* **Passage for review**
((

I have a script that does pretty much the same thing. Used to use the bivariate, now I use multivariate (see subset of the script below). I recently found a bug which I haven't yet fixed, likely with special characters in the column name. But overall this should work. I don't recall if I've used it on such large datasets, but for the data I worked with this was much faster. Note that to get a generic # of x's vs a generic # of y's, it is actually calculating for (num_x + num_y) vs (num_x + num_y), which is still faster than looping through the bivariate.

Edit: Karen's method looks much more efficient / elegant than this one. If I ever need to update my script I would definitely check out that method.

))

* **What is needed**
Translate this sentence from the post about the script into Spanish: "I recently found a bug which I haven't yet fixed, likely with special characters in the column name." The data is not needed for this exercise.

* **Entries provided**
((

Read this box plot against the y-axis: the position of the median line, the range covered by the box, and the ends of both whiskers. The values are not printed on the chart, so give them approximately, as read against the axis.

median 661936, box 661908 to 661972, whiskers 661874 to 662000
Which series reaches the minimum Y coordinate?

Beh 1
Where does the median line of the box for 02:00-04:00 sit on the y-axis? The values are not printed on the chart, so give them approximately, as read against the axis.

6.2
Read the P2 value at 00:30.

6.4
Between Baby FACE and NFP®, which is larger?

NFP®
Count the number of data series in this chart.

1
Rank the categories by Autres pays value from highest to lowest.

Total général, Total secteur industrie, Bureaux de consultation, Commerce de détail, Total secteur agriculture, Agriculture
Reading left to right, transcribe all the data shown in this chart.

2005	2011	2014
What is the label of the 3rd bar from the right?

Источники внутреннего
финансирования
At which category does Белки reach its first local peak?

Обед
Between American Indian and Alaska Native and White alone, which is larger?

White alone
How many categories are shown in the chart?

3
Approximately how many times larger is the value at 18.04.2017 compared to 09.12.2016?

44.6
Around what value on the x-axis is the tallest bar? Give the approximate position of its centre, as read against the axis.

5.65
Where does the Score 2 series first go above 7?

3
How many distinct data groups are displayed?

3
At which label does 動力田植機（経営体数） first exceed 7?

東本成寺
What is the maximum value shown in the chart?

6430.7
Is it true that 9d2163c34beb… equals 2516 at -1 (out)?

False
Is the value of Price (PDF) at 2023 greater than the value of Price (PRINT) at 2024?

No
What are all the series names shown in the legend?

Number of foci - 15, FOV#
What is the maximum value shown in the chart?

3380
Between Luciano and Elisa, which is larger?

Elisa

))

* **Solution for this task**
Hace poco encontré un error que todavía no he corregido, probablemente relacionado con caracteres especiales en el nombre de la columna.